• Fine and sterling silver necklace with prehnite. Wheatsheaf and butterfly lightly patinated

    I'm always thinking about gifts for my allotment / gardening chums, and made this wheatsheaf mould from an antique brooch. I then moulded a fine silver butterfly and soldered that, along with the chain fixings to the corn.
    I've only made 3 of these.

    In this instance I decided to make a centrally placed necklace, in a suble patination and applied a butterfly. Both the butterfly and the wheatsheaf / corn are made using ArtClay Silver*, fired on my tiny kiln in my studio at home. This focal element weighs a fraction under 4grams, making it a very comfortable wear.
    The patination is created using Liver of Sulphur, which I neutralise to prevent further oxidisation and then seal using Renaissance Wax.

    Because I wanted the piece to hang centrally, I made each piece of chain the same length.

    The total necklace length is 18 inches; however if you would prefer a different length, please message me and I can adjust this.

    The bolt ring clasp and ring are fixed with additional accent prehnites. All the metal used within the chain and attaching is 925 sterling silver and the prehnites are gorgeously handfaceted 3mm rounds with a little rutilation.

    This exact necklace in stock - available for instant dispatch!


    I only use natural light and take all pictures in my kitchen, so I have used a variety of backgrounds to help display the colouration and avoid your disappointment

    * This fine silver is ArtClaySilver, which starts life as silver dust, reclaimed from the refinement process, in Japan, and then with the addition of a natural binding agent, becomes a clay. I can then mould and form it as one would a traditional clay, firing it on a gas hob, or kiln. At this point the binder burn away, the clay shrinks approximately 10% and becomes 99.9% silver. I have (rather rubbish!) videos of this process on my facebook page and Youtube channel.

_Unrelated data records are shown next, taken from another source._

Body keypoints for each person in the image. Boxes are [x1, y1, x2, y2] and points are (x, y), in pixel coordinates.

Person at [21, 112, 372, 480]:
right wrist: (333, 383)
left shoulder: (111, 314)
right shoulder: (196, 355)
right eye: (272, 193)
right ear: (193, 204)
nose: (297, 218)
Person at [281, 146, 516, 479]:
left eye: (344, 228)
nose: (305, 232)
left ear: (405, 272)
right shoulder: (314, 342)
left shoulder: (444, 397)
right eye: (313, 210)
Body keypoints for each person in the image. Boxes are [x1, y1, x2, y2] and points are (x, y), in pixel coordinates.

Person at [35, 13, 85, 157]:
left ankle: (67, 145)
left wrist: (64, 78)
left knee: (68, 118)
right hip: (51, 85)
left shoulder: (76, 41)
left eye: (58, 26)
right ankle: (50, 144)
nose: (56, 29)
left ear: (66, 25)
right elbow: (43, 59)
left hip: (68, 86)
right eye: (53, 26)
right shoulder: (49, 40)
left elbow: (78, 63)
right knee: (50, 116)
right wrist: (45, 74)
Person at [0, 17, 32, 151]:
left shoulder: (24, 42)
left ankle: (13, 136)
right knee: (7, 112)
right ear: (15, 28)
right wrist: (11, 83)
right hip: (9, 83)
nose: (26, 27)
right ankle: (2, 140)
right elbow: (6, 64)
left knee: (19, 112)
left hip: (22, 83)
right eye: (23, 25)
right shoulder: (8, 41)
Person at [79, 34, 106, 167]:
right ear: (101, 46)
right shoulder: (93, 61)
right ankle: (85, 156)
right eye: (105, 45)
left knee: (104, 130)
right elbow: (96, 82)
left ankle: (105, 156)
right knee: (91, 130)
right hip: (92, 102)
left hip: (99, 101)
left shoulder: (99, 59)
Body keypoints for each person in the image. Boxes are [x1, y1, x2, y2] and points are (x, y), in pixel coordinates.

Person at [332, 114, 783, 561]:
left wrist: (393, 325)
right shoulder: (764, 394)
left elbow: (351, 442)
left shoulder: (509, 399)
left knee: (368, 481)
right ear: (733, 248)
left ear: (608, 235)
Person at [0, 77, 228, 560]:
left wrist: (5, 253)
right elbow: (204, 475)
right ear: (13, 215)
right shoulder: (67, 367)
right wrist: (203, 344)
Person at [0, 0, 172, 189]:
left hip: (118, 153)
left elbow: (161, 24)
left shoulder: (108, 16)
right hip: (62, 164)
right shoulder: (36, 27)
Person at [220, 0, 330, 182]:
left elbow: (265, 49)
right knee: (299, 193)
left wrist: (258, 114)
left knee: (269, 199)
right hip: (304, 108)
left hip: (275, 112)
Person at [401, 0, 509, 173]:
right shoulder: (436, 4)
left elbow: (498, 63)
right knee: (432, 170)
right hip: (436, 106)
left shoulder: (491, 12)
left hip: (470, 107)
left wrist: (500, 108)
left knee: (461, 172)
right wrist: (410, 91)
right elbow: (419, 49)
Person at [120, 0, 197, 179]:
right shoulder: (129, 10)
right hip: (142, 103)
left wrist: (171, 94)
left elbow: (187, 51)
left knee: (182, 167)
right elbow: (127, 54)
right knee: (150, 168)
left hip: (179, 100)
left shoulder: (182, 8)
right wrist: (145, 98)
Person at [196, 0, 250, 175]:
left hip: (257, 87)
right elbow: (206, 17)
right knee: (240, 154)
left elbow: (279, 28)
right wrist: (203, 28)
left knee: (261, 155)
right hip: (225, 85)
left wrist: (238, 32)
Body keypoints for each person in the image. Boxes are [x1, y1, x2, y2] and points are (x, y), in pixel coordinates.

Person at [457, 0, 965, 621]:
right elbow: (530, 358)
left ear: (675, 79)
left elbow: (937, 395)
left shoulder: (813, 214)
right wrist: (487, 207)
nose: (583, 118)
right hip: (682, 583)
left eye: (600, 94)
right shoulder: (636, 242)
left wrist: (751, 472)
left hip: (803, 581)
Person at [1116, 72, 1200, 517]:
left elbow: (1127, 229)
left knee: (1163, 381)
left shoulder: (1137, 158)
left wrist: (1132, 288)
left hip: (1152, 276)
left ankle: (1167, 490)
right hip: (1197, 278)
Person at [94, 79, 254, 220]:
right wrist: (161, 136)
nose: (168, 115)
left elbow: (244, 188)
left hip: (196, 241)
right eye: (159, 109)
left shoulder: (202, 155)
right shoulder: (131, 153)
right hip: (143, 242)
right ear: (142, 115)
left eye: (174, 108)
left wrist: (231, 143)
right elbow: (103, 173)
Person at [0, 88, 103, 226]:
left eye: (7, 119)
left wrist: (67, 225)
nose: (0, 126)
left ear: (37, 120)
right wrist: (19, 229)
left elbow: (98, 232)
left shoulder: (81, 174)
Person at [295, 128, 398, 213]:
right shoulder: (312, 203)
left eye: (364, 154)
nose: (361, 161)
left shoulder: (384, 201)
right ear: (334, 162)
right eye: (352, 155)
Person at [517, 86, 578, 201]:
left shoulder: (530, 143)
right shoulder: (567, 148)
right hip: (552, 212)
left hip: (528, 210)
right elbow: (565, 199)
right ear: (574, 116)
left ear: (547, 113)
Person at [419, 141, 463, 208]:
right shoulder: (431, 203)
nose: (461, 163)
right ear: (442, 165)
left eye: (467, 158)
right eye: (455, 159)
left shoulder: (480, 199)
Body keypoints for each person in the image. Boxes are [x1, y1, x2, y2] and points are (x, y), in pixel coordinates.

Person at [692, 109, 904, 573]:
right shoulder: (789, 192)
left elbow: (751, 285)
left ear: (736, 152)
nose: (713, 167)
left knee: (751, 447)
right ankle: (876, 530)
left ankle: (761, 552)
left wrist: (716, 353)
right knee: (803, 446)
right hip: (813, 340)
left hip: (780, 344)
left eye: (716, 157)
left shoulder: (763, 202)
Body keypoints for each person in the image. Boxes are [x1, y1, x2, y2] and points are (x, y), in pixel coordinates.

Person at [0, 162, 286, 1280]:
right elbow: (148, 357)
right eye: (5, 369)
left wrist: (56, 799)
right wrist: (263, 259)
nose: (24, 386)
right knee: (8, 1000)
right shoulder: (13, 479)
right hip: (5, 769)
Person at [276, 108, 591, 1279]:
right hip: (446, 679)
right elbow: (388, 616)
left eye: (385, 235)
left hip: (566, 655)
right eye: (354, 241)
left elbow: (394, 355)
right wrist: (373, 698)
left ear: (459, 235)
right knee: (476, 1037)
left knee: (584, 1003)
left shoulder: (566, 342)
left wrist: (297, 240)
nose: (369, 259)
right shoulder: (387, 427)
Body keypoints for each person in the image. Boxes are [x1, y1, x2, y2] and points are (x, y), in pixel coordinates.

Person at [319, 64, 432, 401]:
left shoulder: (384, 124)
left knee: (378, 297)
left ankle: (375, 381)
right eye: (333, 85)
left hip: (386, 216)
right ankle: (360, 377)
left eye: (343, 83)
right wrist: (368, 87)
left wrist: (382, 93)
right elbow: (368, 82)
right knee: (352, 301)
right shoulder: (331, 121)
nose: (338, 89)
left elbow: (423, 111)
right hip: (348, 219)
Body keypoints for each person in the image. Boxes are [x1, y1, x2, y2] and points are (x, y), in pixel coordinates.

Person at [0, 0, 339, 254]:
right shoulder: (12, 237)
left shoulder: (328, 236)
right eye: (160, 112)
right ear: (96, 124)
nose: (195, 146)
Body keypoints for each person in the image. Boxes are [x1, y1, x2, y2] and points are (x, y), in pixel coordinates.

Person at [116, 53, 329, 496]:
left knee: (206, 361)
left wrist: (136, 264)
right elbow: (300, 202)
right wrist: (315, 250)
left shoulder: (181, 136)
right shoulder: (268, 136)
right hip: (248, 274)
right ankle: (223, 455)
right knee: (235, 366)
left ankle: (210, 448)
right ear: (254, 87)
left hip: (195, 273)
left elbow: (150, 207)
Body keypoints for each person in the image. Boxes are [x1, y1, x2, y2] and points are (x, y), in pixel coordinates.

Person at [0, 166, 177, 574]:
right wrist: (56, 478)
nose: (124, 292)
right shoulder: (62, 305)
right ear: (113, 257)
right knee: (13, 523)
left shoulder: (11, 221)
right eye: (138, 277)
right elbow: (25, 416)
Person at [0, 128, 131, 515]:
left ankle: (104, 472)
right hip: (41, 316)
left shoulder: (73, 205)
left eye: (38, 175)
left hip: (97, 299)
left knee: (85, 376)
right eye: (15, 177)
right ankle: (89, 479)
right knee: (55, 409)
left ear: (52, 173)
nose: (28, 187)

    This isn't hallmarked, as it is below the required weight. 

    Fine silver butterfly and corn necklace

    • Sterling Silver will eventually oxidise or tarnish. It's a natural process that can be slowed down by regular wear and by keeping unworn items away from the atmosphere. If you leave your jewellery out on display, this oxidisation will be faster.  You can polish up your items, with a soft cloth, some silver polish, or a buffing cloth such as Town Talk, which is readily available from any high street jewellers in the UK

      Fine silver is 99.9% silver, and because of this the tarnish rate is much, much slower. Again, a buff should do the job for polishing it back up. If I have patinated your silver already, be gentle when buffing!

      Each piece should stand up to regular wear, but , as with all jewellery, please remove it before washing, using chemicals or applying perfume etc

      Apply body lotion and perfume a few minutes before putting on your jewellery to help slow down tarnish

      The sterling silver used in these items was sold to me by my bullion dealer ass certified recycled.

      he gemstones I use have been sold to me by reputable dealers as untreated (unless stated specifically in the listing). They are a natural, organic creation from the earth and each one will be slightly different. You can see examples of this on my Facebook page.
      I select the stones that I think go together best for each project, hence my comments that each item is individual.